- [TASK PROMPT]
Line count for "logic": give how many lines in the data below contain it, with no other words.
*** Opening DATA SECTION ***
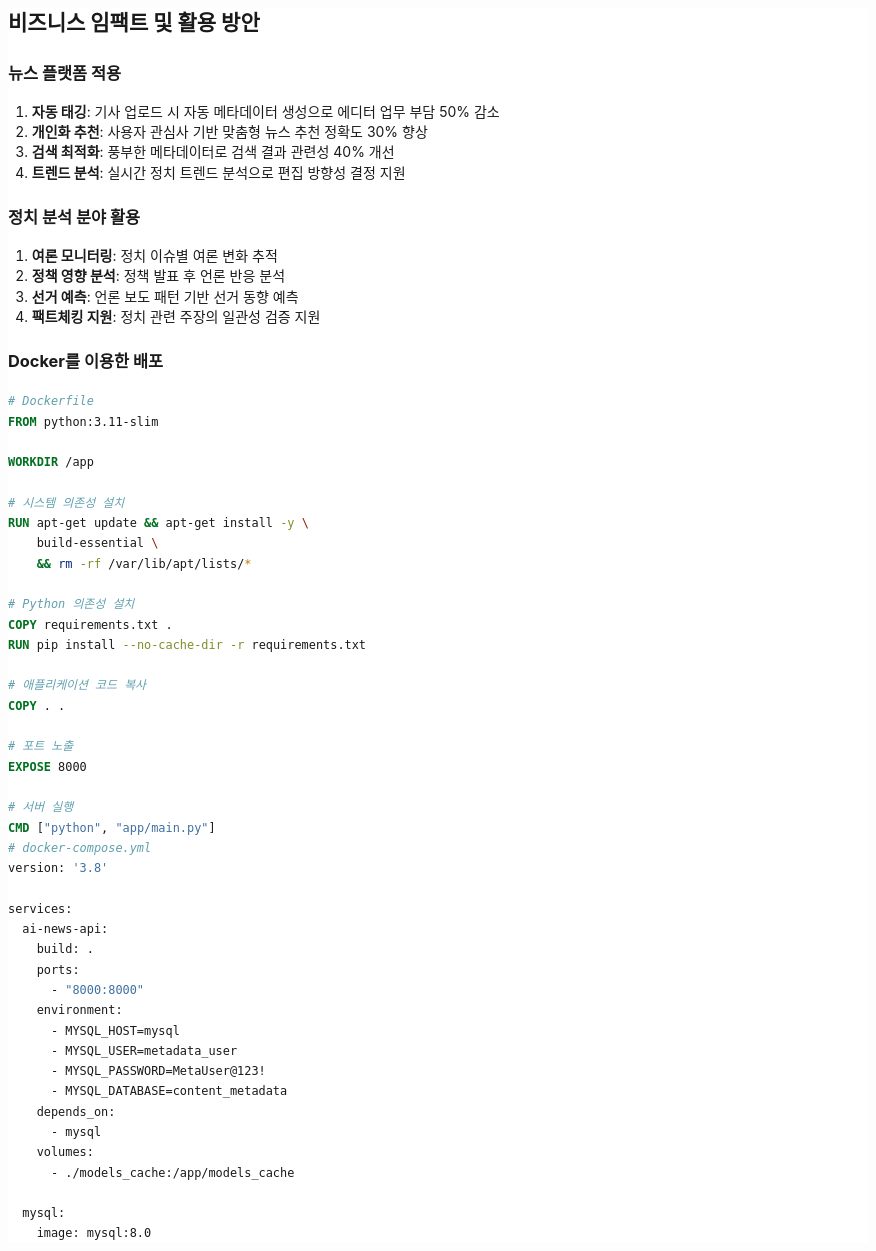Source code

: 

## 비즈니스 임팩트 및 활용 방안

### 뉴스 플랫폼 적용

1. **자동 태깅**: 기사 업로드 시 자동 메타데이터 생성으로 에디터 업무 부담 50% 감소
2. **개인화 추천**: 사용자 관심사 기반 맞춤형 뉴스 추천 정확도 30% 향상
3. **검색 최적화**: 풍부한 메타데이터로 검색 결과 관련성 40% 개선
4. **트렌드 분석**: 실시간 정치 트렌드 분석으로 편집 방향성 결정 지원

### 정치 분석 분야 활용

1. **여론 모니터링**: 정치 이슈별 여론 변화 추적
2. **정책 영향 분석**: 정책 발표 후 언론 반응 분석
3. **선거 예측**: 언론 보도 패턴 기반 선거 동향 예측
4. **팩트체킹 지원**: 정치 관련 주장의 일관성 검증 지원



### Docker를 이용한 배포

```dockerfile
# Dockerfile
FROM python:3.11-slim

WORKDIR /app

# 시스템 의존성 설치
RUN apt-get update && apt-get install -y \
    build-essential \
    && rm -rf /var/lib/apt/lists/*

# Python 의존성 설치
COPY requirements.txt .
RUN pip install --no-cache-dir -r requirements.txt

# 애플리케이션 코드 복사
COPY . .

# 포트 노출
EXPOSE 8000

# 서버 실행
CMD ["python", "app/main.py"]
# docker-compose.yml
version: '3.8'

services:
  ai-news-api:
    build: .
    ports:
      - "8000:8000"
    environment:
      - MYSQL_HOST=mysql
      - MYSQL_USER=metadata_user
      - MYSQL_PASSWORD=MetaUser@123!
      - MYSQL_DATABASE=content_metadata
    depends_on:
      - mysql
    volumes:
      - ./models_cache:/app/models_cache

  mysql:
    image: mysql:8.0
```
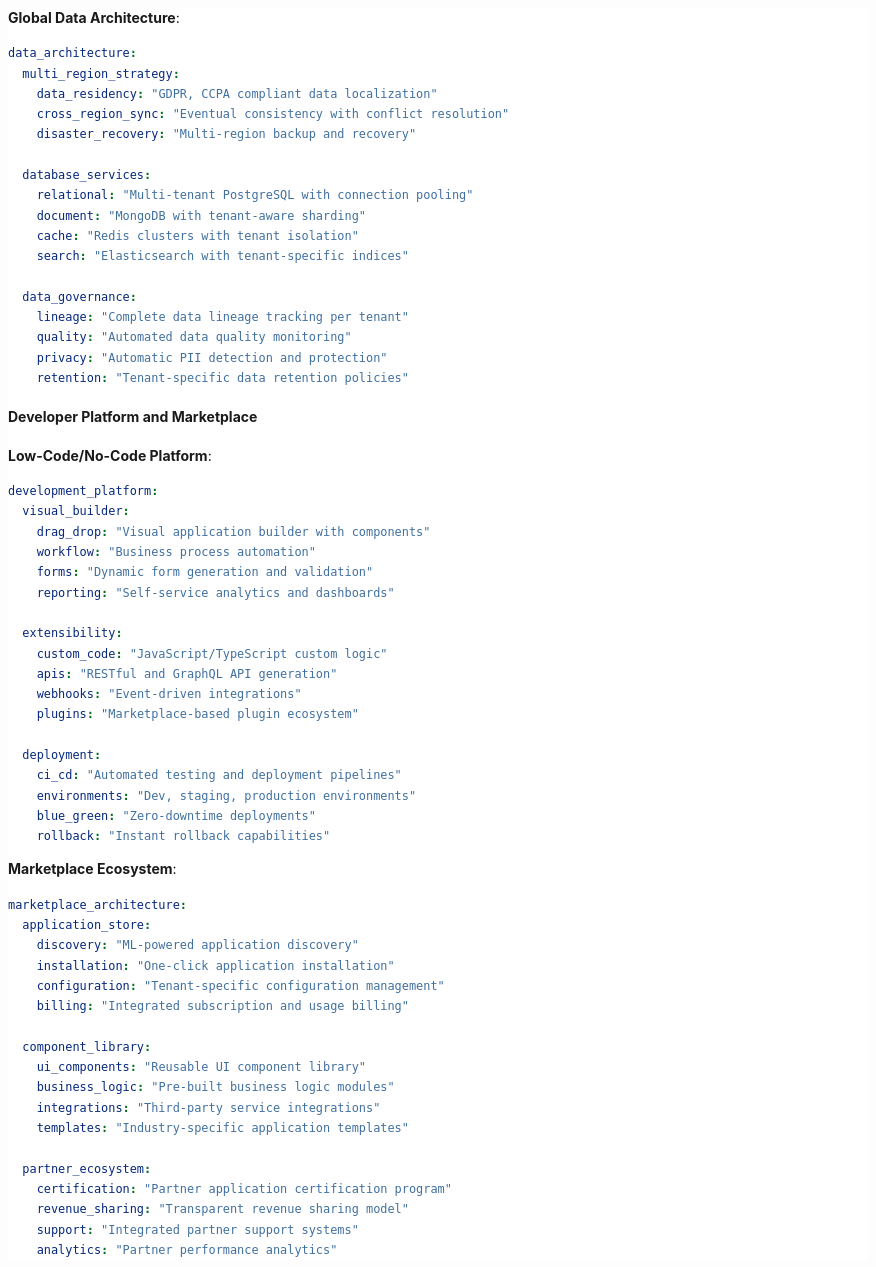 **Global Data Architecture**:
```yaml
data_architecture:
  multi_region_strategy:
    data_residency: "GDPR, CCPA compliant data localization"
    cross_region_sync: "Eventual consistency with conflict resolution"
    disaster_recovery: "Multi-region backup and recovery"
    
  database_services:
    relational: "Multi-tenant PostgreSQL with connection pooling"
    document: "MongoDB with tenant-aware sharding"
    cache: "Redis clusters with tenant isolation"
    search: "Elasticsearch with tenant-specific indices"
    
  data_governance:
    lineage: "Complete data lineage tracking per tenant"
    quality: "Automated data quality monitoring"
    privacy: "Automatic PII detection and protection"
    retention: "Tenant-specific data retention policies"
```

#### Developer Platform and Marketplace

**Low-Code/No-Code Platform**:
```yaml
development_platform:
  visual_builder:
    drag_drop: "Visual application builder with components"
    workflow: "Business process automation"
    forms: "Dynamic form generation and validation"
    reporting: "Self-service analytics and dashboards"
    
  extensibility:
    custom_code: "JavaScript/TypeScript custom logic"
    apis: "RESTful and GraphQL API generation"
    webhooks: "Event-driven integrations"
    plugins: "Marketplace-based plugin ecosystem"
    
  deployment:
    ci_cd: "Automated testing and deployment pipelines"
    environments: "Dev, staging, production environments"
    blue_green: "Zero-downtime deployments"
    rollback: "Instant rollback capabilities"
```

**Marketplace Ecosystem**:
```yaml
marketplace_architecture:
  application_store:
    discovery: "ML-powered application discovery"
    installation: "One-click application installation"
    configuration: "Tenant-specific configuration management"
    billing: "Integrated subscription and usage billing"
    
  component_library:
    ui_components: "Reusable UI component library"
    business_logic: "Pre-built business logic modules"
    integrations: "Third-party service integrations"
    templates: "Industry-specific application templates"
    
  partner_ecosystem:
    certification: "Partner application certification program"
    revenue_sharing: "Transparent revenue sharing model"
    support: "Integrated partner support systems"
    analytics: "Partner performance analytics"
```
*** Closing DATA SECTION ***
*** Opening DATA SECTION ***
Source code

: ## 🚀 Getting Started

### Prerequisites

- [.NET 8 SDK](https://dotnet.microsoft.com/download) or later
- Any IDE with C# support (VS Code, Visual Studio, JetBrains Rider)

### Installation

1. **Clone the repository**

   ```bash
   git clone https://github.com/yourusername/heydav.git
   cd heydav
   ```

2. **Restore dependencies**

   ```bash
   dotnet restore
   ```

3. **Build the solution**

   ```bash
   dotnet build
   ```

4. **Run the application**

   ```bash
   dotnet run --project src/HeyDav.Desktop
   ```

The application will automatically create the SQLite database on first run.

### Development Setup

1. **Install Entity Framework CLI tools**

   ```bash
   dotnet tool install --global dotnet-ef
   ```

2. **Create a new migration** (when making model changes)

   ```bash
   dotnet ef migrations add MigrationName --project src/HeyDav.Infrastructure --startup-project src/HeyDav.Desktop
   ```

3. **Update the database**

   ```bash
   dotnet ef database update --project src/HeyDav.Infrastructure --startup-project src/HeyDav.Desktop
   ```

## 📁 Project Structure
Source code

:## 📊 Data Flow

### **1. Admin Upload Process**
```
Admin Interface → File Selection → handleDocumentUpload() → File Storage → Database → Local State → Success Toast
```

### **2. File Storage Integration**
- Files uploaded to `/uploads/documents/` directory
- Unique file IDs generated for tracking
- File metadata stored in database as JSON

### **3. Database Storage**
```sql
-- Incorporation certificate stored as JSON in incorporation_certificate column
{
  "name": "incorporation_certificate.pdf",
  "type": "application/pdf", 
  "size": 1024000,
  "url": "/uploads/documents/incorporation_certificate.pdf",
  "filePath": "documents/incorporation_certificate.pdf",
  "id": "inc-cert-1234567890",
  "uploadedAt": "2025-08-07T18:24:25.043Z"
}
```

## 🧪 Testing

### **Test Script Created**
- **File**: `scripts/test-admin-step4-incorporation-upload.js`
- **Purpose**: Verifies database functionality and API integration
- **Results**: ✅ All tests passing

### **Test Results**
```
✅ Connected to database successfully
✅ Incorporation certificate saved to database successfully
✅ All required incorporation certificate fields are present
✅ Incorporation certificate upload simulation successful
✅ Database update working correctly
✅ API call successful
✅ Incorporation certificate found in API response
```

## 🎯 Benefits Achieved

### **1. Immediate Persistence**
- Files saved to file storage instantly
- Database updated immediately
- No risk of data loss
*** Closing DATA SECTION ***
*** Opening DATA SECTION ***
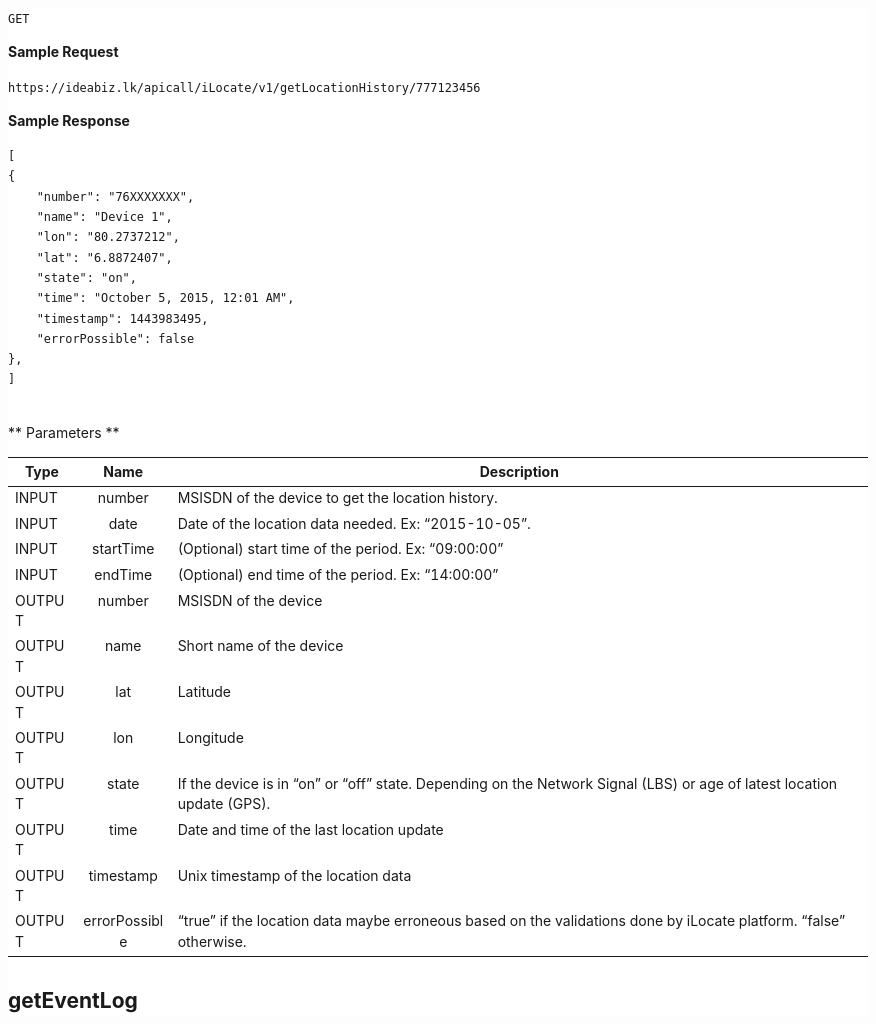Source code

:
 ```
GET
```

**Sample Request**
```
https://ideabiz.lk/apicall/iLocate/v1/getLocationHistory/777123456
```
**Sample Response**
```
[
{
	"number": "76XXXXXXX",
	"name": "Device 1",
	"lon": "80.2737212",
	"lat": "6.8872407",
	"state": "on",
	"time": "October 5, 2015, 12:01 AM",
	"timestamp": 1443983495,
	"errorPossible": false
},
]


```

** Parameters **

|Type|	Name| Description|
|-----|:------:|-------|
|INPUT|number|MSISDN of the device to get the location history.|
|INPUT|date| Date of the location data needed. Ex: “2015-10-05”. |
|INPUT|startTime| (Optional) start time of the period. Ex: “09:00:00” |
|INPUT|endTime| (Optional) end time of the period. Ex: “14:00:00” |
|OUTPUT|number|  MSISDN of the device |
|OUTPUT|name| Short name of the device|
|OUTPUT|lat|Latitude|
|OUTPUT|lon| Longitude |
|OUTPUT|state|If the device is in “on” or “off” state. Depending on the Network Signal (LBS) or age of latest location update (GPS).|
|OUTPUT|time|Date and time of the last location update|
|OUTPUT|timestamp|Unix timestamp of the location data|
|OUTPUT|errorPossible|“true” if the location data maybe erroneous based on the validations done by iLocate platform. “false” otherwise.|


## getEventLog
*** Closing DATA SECTION ***
- [REPLY TO THE EXERCISE]
2